WORK INSTRUCTION
List every person the passage about Lutz mentions by name, in the order each first appears.

If you’re in New Orleans you’ll recognize him, as he’s Fox 8’s Sanjay Gupta or Mark Segal. Lutz goes on their morning show all the time. He writes articles for New Orleans Magazine as well. And he’s the former New Orleans Director of Health, the position Dr. Jennifer Avegno currently holds. He had that job for thirteen years. Lutz now has a small Uptown New Orleans private concierge medicine practice in internal medicine and infectious diseases.
Despite the fact he’s doing concierge medicine, or maybe because of it, it’s safe to say this guy is about as medical establishment as you can get without being a doc at a big hospital. After all, with a bunch of Uptown socialite patients paying him a subscription in no small part, it’s likely, due to the fact they can say their doctor is on TV, the last thing Lutz can afford is to have it said that he’s “controversial” or not au courant.
But let’s remember something. This story was about a family desperately trying to save the life of a loved one who was dying in a hospital. The hospital obviously didn’t have the answer. They put Charlette Ratley on a ventilator; what else they did to her as she was dying, we don’t know. You would think that if the hospital had been aggressive in treating her they would have made damn sure to tell that judge and the news media covering the case all about the steroid inhalers and monoclonal antibody infusions, etc., that Charlette Ratley had received before they decided to put her on a vent.
What we understand about the ventilators is that better than three quarters of the people they put on a vent die. Talk to doctors and they’ll tell you whatever you do, no matter how sick you might get with COVID, don’t go on a vent. But – and if this isn’t true anymore we’ll apologize – for a good while at the beginning of all this China virus craze, hospitals were catching some $39,000 per patient on a ventilator from the federal government.
We aren’t the only ones thinking that the financial incentives here are not good vis-a-vis hospitals and patients.

PROVIDED RECORDS
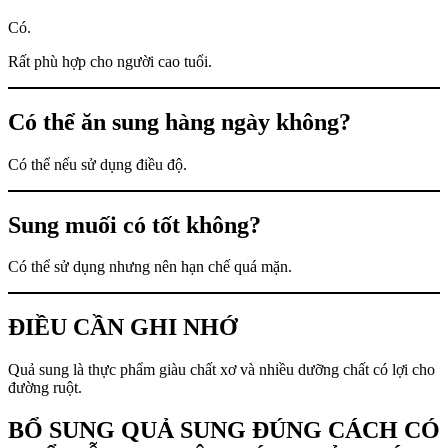
Có.
Rất phù hợp cho người cao tuổi.
Có thể ăn sung hàng ngày không?
Có thể nếu sử dụng điều độ.
Sung muối có tốt không?
Có thể sử dụng nhưng nên hạn chế quá mặn.
ĐIỀU CẦN GHI NHỚ
Quả sung là thực phẩm giàu chất xơ và nhiều dưỡng chất có lợi cho
đường ruột.
BỔ SUNG QUẢ SUNG ĐÚNG CÁCH CÓ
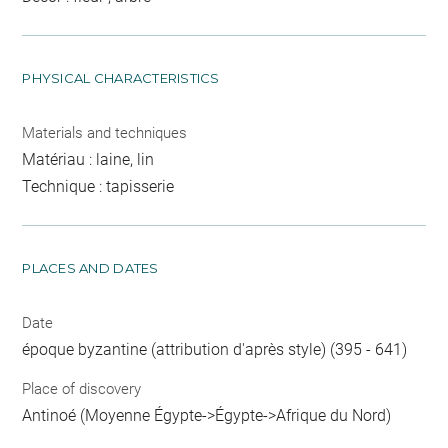
PHYSICAL CHARACTERISTICS
Materials and techniques
Matériau : laine, lin
Technique : tapisserie
PLACES AND DATES
Date
époque byzantine (attribution d'après style) (395 - 641)
Place of discovery
Antinoé (Moyenne Égypte->Égypte->Afrique du Nord)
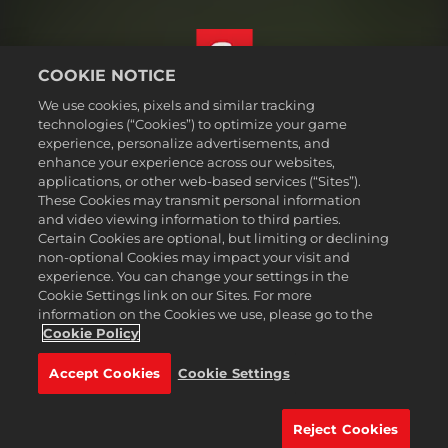
COOKIE NOTICE
We use cookies, pixels and similar tracking
العربية
technologies (“Cookies”) to optimize your game
القسم القانوني
experience, personalize advertisements, and
enhance your experience across our websites,
سياسة الخصوصية
applications, or other web-based services (“Sites”).
سياسة ملفات تعريف الارتباط
These Cookies may transmit personal information
Support
and video viewing information to third parties.
Certain Cookies are optional, but limiting or declining
عدم بيع أو مشاركة معلوماتي الشخصية
non-optional Cookies may impact your visit and
Order Lookup & Refunds
experience. You can change your settings in the
Cookie Settings link on our Sites. For more
2K Ad Partners
information on the Cookies we use, please go to the
©2016-2026 Take-Two Interactive Software Inc. 2K, Firaxis Games,
Cookie Policy
Civilization, and their respective logos are trademarks of Take-Two
Interactive Software, Inc. All rights reserved.
Accept Cookies
Cookie Settings
جميع العلامات التجارية المشار إليها هنا ملك لأصحابها المعنيين.
Reject Cookies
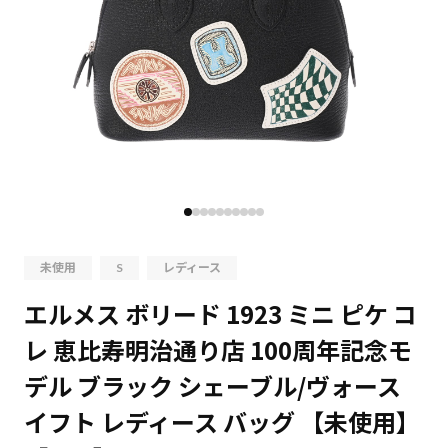
未使用
S
レディース
エルメス ボリード 1923 ミニ ピケ コ
レ 恵比寿明治通り店 100周年記念モ
デル ブラック シェーブル/ヴォース
イフト レディース バッグ 【未使用】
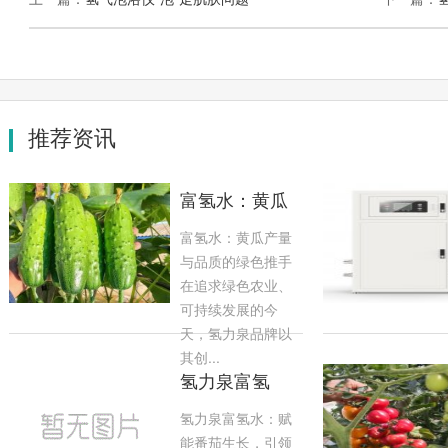
推荐资讯
富氢水：黄瓜
产量与品质的
富氢水：黄瓜产量
绿色推手
与品质的绿色推手
在追求绿色农业、
可持续发展的今
天，氢力泉品牌以
其创...
氢力泉富氢
水：赋能番茄
氢力泉富氢水：赋
生长，引领绿
能番茄生长，引领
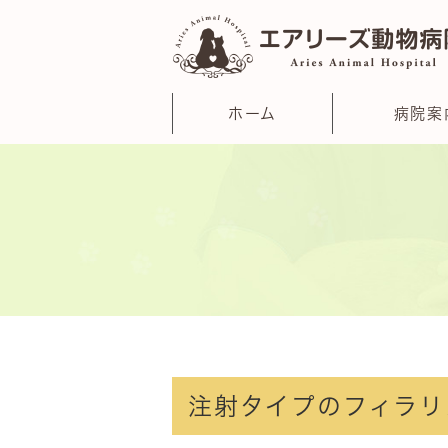
ホーム
病院案
注射タイプのフィラリ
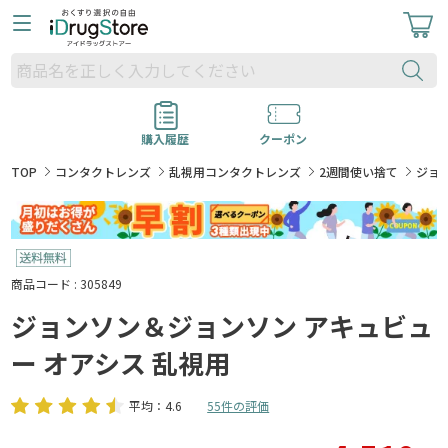
購入履歴
クーポン
TOP
コンタクトレンズ
乱視用コンタクトレンズ
2週間使い捨て
ジョ
商品コード : 305849
ジョンソン＆ジョンソン アキュビュ
ー オアシス 乱視用
平均：4.6
55件の評価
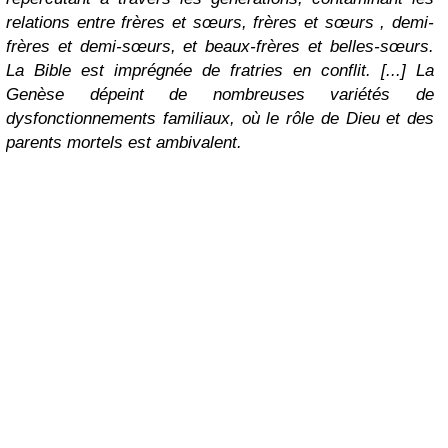
relations entre frères et sœurs, frères et sœurs , demi-
frères et demi-sœurs, et beaux-frères et belles-sœurs.
La Bible est imprégnée de fratries en conflit. [...] La
Genèse dépeint de nombreuses variétés de
dysfonctionnements familiaux, où le rôle de Dieu et des
parents mortels est ambivalent.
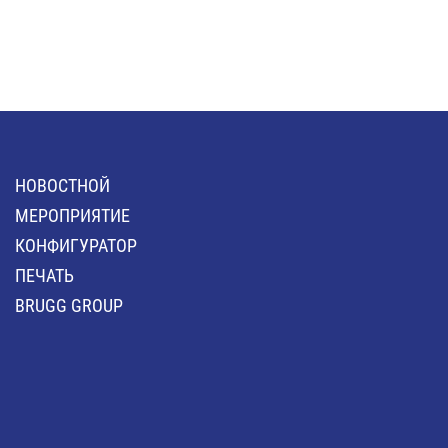
HОВОСТНОЙ
MЕРОПРИЯТИЕ
КОНФИГУРАТОР
ПЕЧАТЬ
BRUGG GROUP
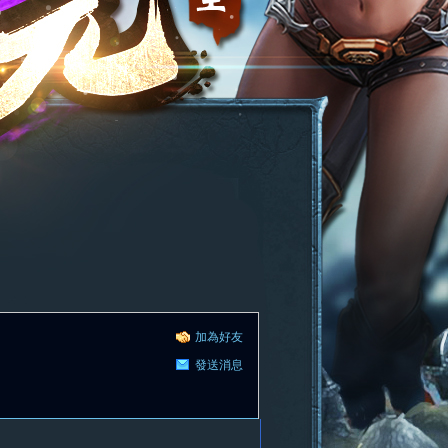
加為好友
發送消息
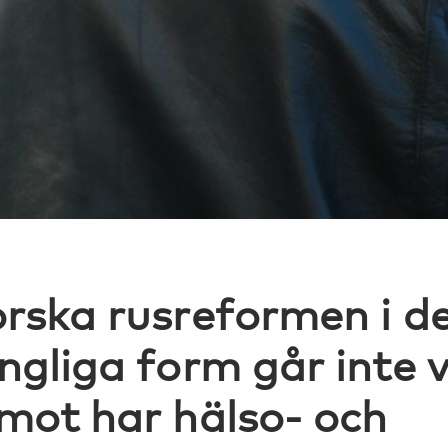
rska rusreformen i d
ngliga form går inte 
mot har hälso- och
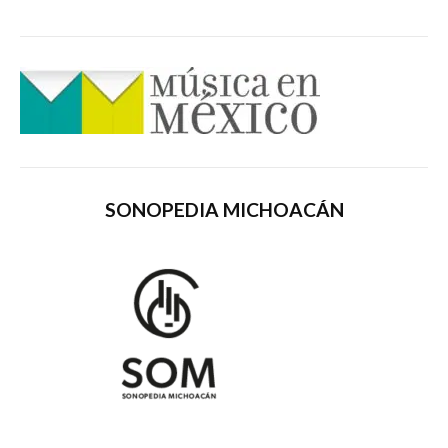
SONOPEDIA MICHOACÁN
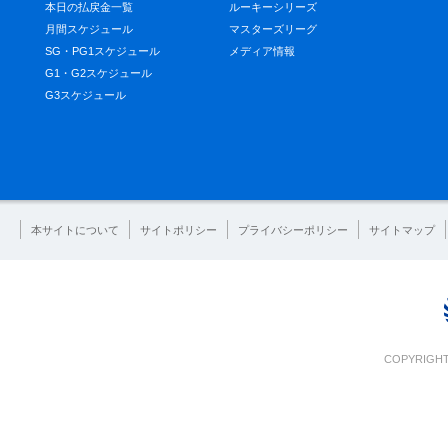
本日の払戻金一覧
ルーキーシリーズ
月間スケジュール
マスターズリーグ
SG・PG1スケジュール
メディア情報
G1・G2スケジュール
G3スケジュール
本サイトについて
サイトポリシー
プライバシーポリシー
サイトマップ
COPYRIGHT 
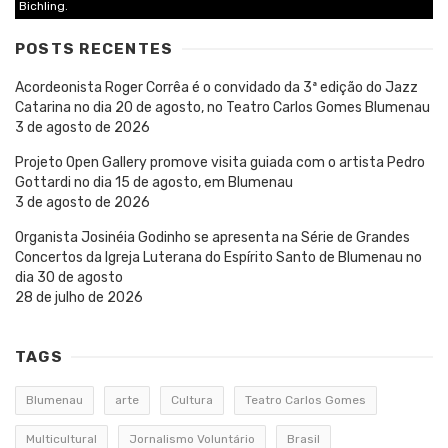
Bichling.
POSTS RECENTES
Acordeonista Roger Corrêa é o convidado da 3ª edição do Jazz
Catarina no dia 20 de agosto, no Teatro Carlos Gomes Blumenau
3 de agosto de 2026
Projeto Open Gallery promove visita guiada com o artista Pedro
Gottardi no dia 15 de agosto, em Blumenau
3 de agosto de 2026
Organista Josinéia Godinho se apresenta na Série de Grandes
Concertos da Igreja Luterana do Espírito Santo de Blumenau no
dia 30 de agosto
28 de julho de 2026
TAGS
Blumenau
arte
Cultura
Teatro Carlos Gomes
Multicultural
Jornalismo Voluntário
Brasil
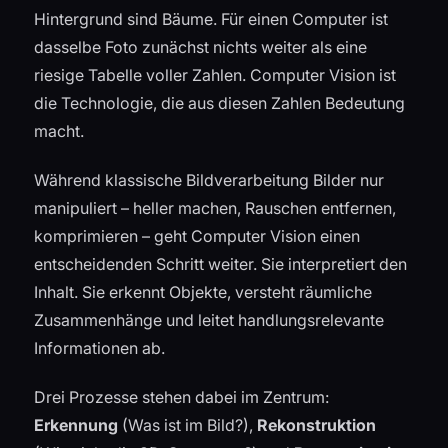
Hintergrund sind Bäume. Für einen Computer ist
dasselbe Foto zunächst nichts weiter als eine
riesige Tabelle voller Zahlen. Computer Vision ist
die Technologie, die aus diesen Zahlen Bedeutung
macht.
Während klassische Bildverarbeitung Bilder nur
manipuliert – heller machen, Rauschen entfernen,
komprimieren – geht Computer Vision einen
entscheidenden Schritt weiter. Sie interpretiert den
Inhalt. Sie erkennt Objekte, versteht räumliche
Zusammenhänge und leitet handlungsrelevante
Informationen ab.
Drei Prozesse stehen dabei im Zentrum:
Erkennung
(Was ist im Bild?),
Rekonstruktion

EXPECTED ANSWER
Sanjay Gupta, Mark Segal, Lutz, Jennifer Avegno, Charlette Ratley